I'm not sure if this will help, in my own experience, the TensorRT is a frequent source of large numerical error even for very trivial einsums, and the numerical error would be different cross jax versions which I suspect is due to different XLA optimizations.
You may try setting NVIDIA_TF32_OVERRIDE=0
.
I just played around with this and I can confirm that the error is too big and the result is different from what I had when writing this code. If you change nh
into 7
, the error is about 1e-7
, but when nh = 8
, the error suddenly increases. I suspect there is some change in the computation when the Jacobian matrix changes from 7x7
to 8x8
. The jaxpr for both cases are the same, though.
I did a workaround on the latest commit to make it replicable. I still don't know what the source of the problem, but making the batch size = 1 would make the results different. If we're using larger batch size, we can replicate the results with using the for-loop.
@xaviergonzalez I found the culprit: jax.lax.slice
is buggy when jitted (see https://github.com/google/jax/issues/21637). jax.lax.slice
is used in jax.lax.slice_in_dim
which is used in jax.lax.associative_scan
. So what I did was just copy-paste the jax.lax.associative_scan
code and change slice_in_dim
into a direct indexing. Now it works even with batch_size = 1
in the example above.
Hi!
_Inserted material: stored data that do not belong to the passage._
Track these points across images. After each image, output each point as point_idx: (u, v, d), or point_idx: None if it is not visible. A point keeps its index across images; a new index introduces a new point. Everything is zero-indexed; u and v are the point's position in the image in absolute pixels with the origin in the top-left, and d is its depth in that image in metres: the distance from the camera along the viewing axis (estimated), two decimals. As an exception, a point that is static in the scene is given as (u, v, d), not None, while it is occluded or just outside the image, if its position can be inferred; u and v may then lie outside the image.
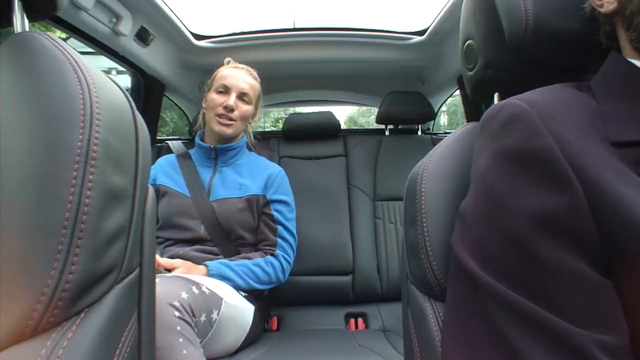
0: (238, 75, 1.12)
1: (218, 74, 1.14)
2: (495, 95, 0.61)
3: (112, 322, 0.30)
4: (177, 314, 0.75)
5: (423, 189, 0.46)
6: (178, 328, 0.73)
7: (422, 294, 0.42)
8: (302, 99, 2.09)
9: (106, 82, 0.34)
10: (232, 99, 1.09)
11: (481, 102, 0.64)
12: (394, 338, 1.10)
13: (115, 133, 0.32)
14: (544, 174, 0.32)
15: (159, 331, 0.71)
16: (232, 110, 1.09)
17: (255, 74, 1.18)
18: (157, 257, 0.96)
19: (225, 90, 1.10)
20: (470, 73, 0.58)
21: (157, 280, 0.77)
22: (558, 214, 0.30)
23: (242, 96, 1.11)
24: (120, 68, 1.49)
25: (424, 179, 0.47)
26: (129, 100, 0.37)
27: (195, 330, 0.78)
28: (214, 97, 1.10)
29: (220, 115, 1.09)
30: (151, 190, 0.39)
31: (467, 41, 0.58)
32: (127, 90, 0.39)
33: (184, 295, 0.78)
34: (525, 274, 0.31)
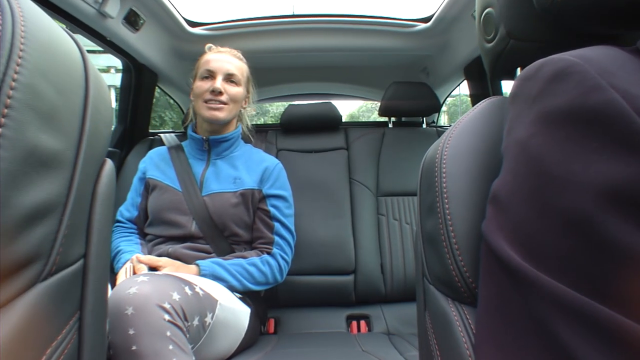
0: (221, 58, 1.05)
1: (201, 61, 1.07)
2: (518, 71, 0.55)
3: (26, 336, 0.22)
4: (167, 317, 0.67)
5: (443, 170, 0.38)
6: (168, 333, 0.66)
7: (444, 296, 0.35)
8: (301, 92, 2.02)
9: (46, 20, 0.27)
10: (218, 82, 1.02)
11: (501, 78, 0.57)
12: (399, 342, 1.03)
13: (49, 80, 0.24)
14: (611, 134, 0.24)
15: (146, 336, 0.63)
16: (220, 93, 1.02)
17: (240, 54, 1.11)
18: (139, 254, 0.89)
19: (211, 75, 1.03)
20: (489, 45, 0.52)
21: (145, 279, 0.70)
22: (635, 183, 0.23)
23: (229, 78, 1.04)
24: (121, 66, 1.42)
25: (444, 158, 0.40)
26: (80, 50, 0.30)
27: (187, 335, 0.70)
28: (199, 84, 1.04)
29: (208, 101, 1.02)
30: (109, 165, 0.32)
31: (485, 9, 0.52)
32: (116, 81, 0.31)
33: (176, 296, 0.71)
34: (591, 266, 0.23)
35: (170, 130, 1.58)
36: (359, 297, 1.25)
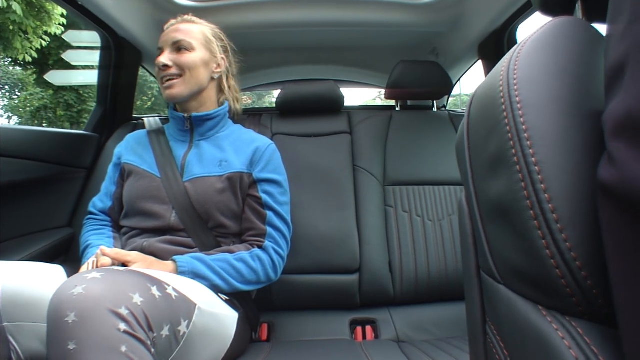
0: (169, 30, 0.93)
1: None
2: (578, 5, 0.41)
3: None
4: (122, 326, 0.51)
5: (517, 98, 0.24)
6: (123, 349, 0.50)
7: (531, 304, 0.20)
8: (298, 78, 1.87)
9: None
10: (163, 56, 0.90)
11: (556, 13, 0.43)
12: (412, 351, 0.88)
13: None
14: None
15: (92, 352, 0.48)
16: (165, 66, 0.89)
17: (192, 17, 0.98)
18: (103, 247, 0.75)
19: (161, 53, 0.92)
20: None
21: (97, 275, 0.55)
22: None
23: (176, 46, 0.91)
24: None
25: (513, 81, 0.25)
26: None
27: (152, 350, 0.55)
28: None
29: (161, 79, 0.90)
30: None
31: None
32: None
33: (137, 299, 0.55)
34: None
35: (157, 115, 1.44)
36: (365, 299, 1.10)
I am trying to replicate Figure 3 from your paper but have been running into difficulties.
If I run the below commands in a google colab instance (with both A100 and V100), I am for some reason getting 10^6 large magnitude of error in contrast with your Figure 3.
On the other hand, if I run your recommended installation code on either colab or the compute cluster I have access to
I get cuda errors like : "jaxlib.xla_extension.XlaRuntimeError: FAILED_PRECONDITION: DNN library initialization failed. Look at the errors above for more details."
I have not yet been able to resolve these cuda errors on my end.
Are you experiencing similar problems? what would you recommend running if someone wanted to replicate your results?